I would like to understand what is the correct behavior for an NSOperation subclass. I have my subclasses with different isReady conditions. Yes, I check in the code if the operation is cancelled and I act in consequence. This is great while the operation is in execution. It stops its task, sets finished to true and it gets deleted from the queue. But what about its dependencies? They are not yet executing, so they stay in the NSOperationQueue in cancelled state forever.
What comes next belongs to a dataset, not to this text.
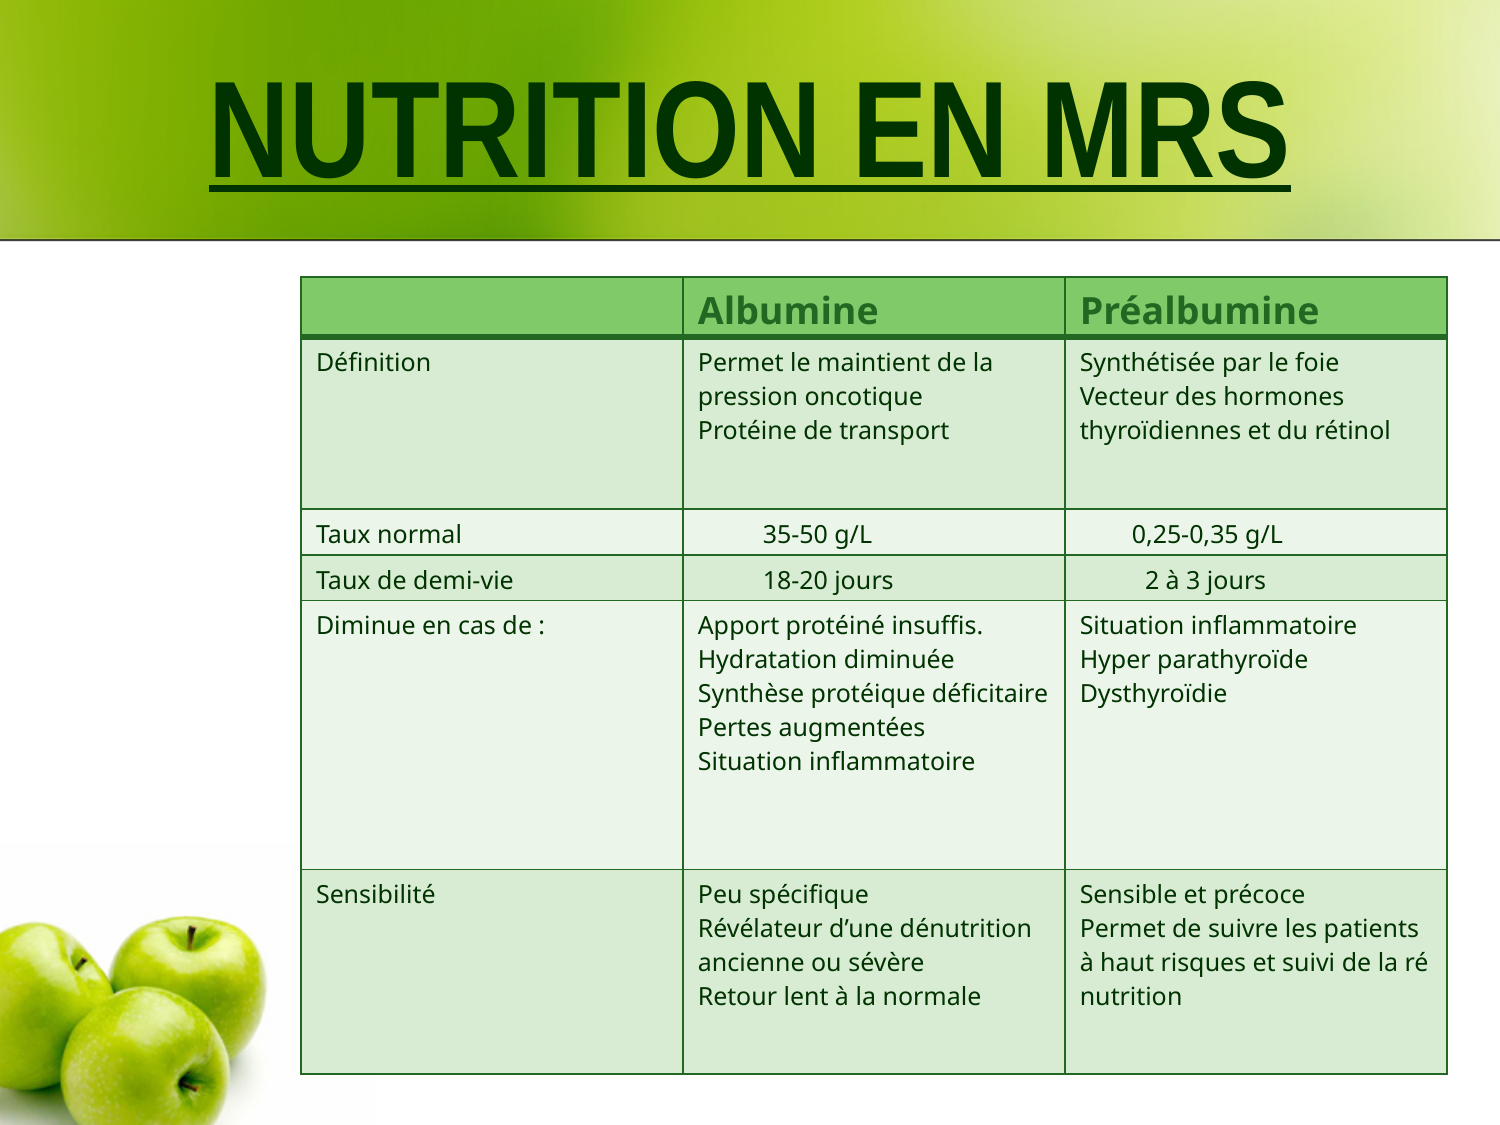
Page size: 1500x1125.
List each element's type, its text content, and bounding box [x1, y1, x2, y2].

Should I set ready = true for cancelled operations so the queue will call the start method that will set in executing and immediately finish the task setting finished to true?

2
if b depends on a, b will be execute after a.finished == true and b.ready == truenRewik
You didn't get the problem. The dependency behavior is clear. what is not clear is what i should do for the cancel logic. If b depends on a, a is executing and get cancelled, b will be cancelled as well, but the ready can't be true, so the queue will not remove the operation from the array. That's the problem. What i'm interested in now is the logic for the cancel when the operation is not yet started. thanks.Giuseppe Lanza
Which cancel do you call operationQueue.cancelAllOperations() or a.cancel() ?nRewik
I have an operation that get cancelled. no matter which way. the cancel method is called. what should happen to dependencies?Giuseppe Lanza
The dependent operation will be executed. No matter a is cancelled or not. You should set operation.finished==true at the final state to make NSOperationQueue removes the operation. You should set .ready==true whenever it's ready to begin the operation. In life cycle of operation, you should frequently check .cancelled whenever .cancelled == true, you should stop operation and set .finished == true.nRewik

2 Answers

1
votes

The dependent operation will be executed. No matter a is cancelled or not.
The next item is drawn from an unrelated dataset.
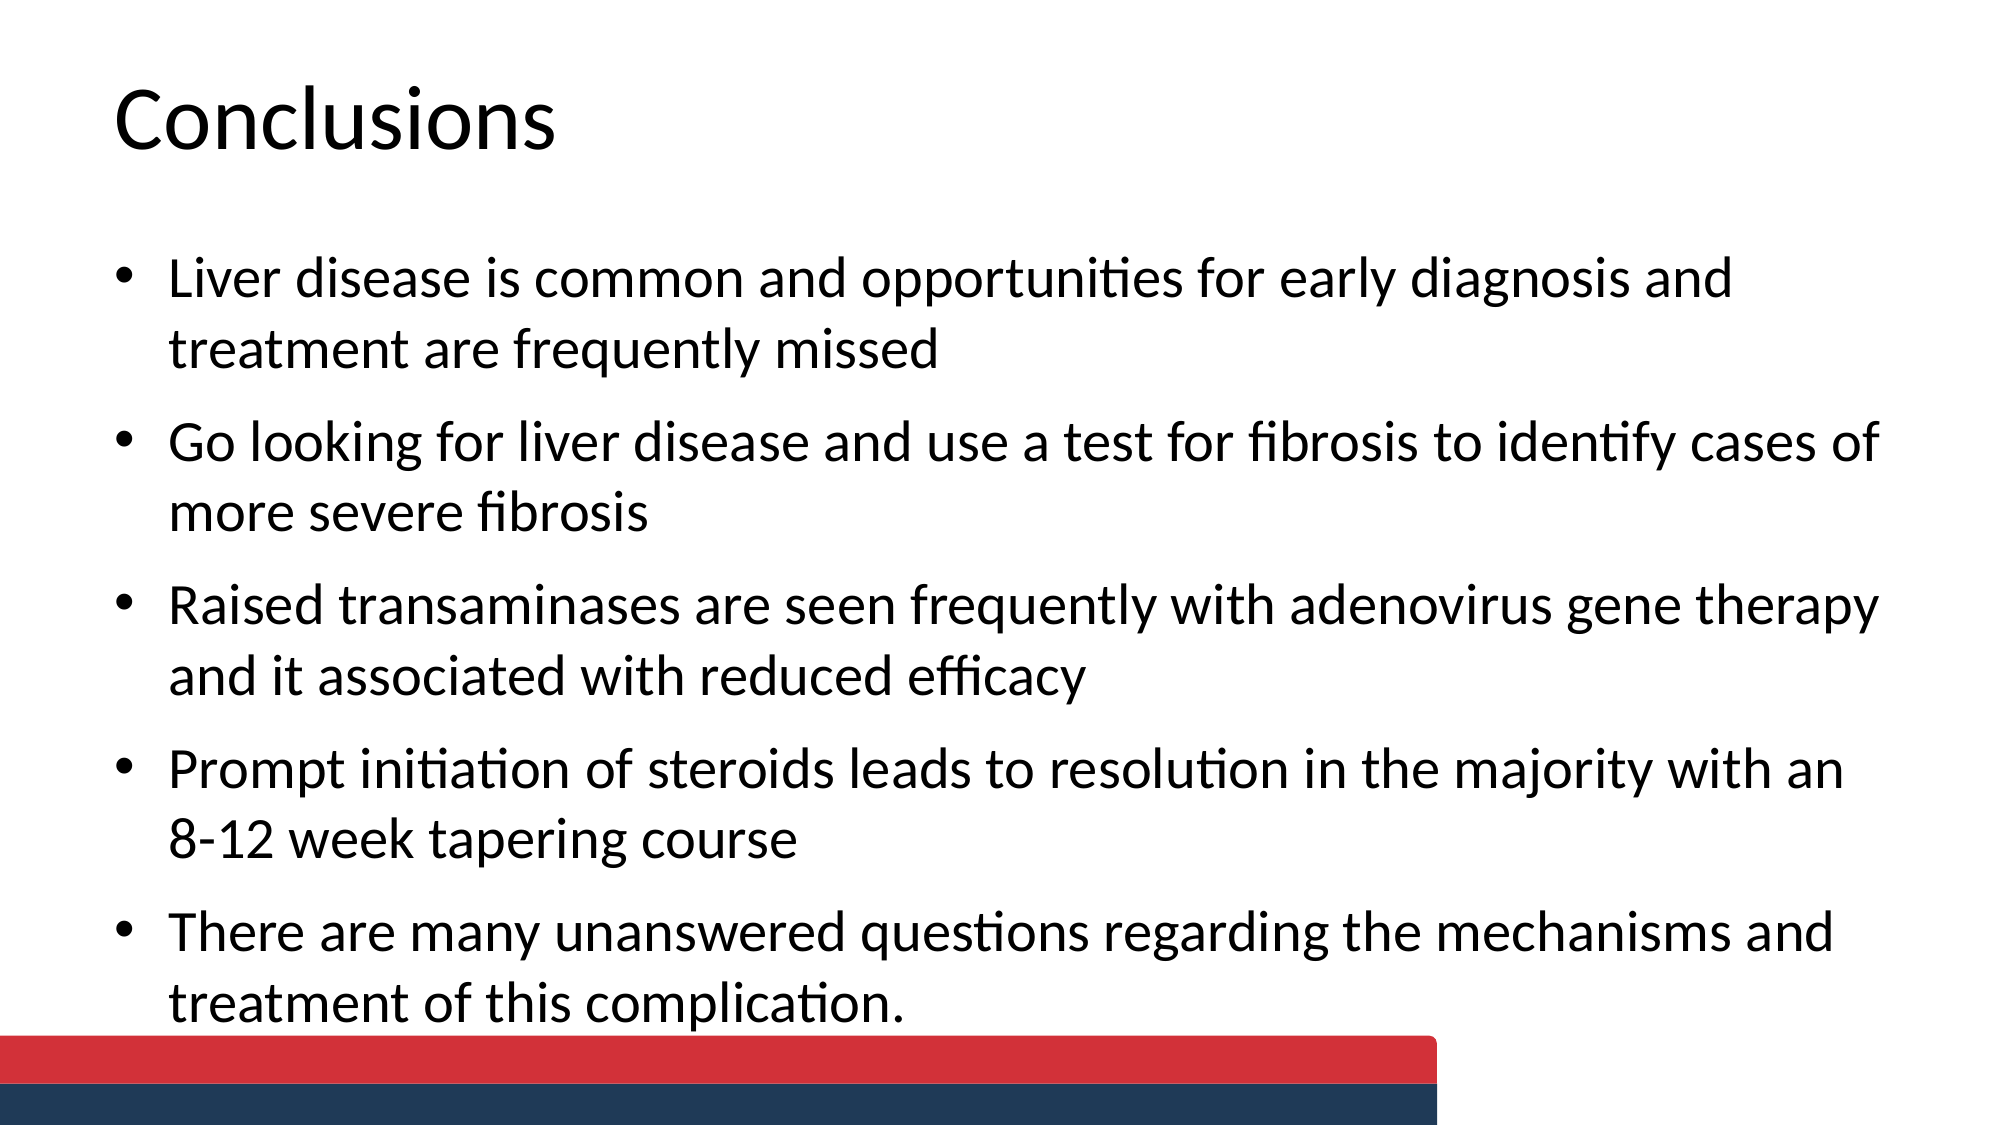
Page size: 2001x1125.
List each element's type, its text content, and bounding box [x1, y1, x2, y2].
You should set operation.finished==true at the final state to make NSOperationQueue removes the operation.

You should set .ready==true whenever it's ready to begin the operation.

In life cycle of operation, you should frequently check .cancelled whenever .cancelled == true, you should stop operation and set .finished == true.

0
votes

I just dealt with this problem myself. I could not understand why when I cancelled my NSOperation subclass, it was never removed from the NSOperationQueue. It turns out that my overridden isReady method was to blame. The isReady method was checking the super implementation AND whether a property had been set, which it hadn't, which is why the operation was getting cancelled. However, apparently if an NSOperation instance never reaches the ready state, even if it is cancelled, the NSOperationQueue will not remove that operation until is has reached the ready state. Hence, the solution is to OR your custom conditions for readiness with the isCancelled property value. Alternatively, you can change the logic such that the operation will always be ready, but do nothing in the main method if your conditions for readiness are not met, depending on your application logic.

Example:

// for proper KVO compliance
+ (NSSet *)keyPathsForValuesAffectingValueForKey:(NSString *)key
{
    NSSet *keys = [super keyPathsForValuesAffectingValueForKey:key];

    NSString *readyKey = NSStringFromSelector(@selector(isReady));
    if ([readyKey isEqualToString:key]) {
        keys = [keys setByAddingObjectsFromArray:@[NSStringFromSelector(@selector(url)), NSStringFromSelector(@selector(isCancelled))]];
    }

    return keys;
}

- (BOOL)isReady
{
    return (this.url != nil || this.isCancelled) && super.isReady;
}

- (void)setUrl:(NSURL *)url
{
    if (self.url == url) {
        return;
    }

    NSString *urlKey = NSStringFromSelector(@selector(url));

    [self willChangeValueForKey:urlKey];

    _url = url;

    [self didChangeValueForKey:urlKey];
}

Thanks to NSHipster's KVO article for the above KVO-related code.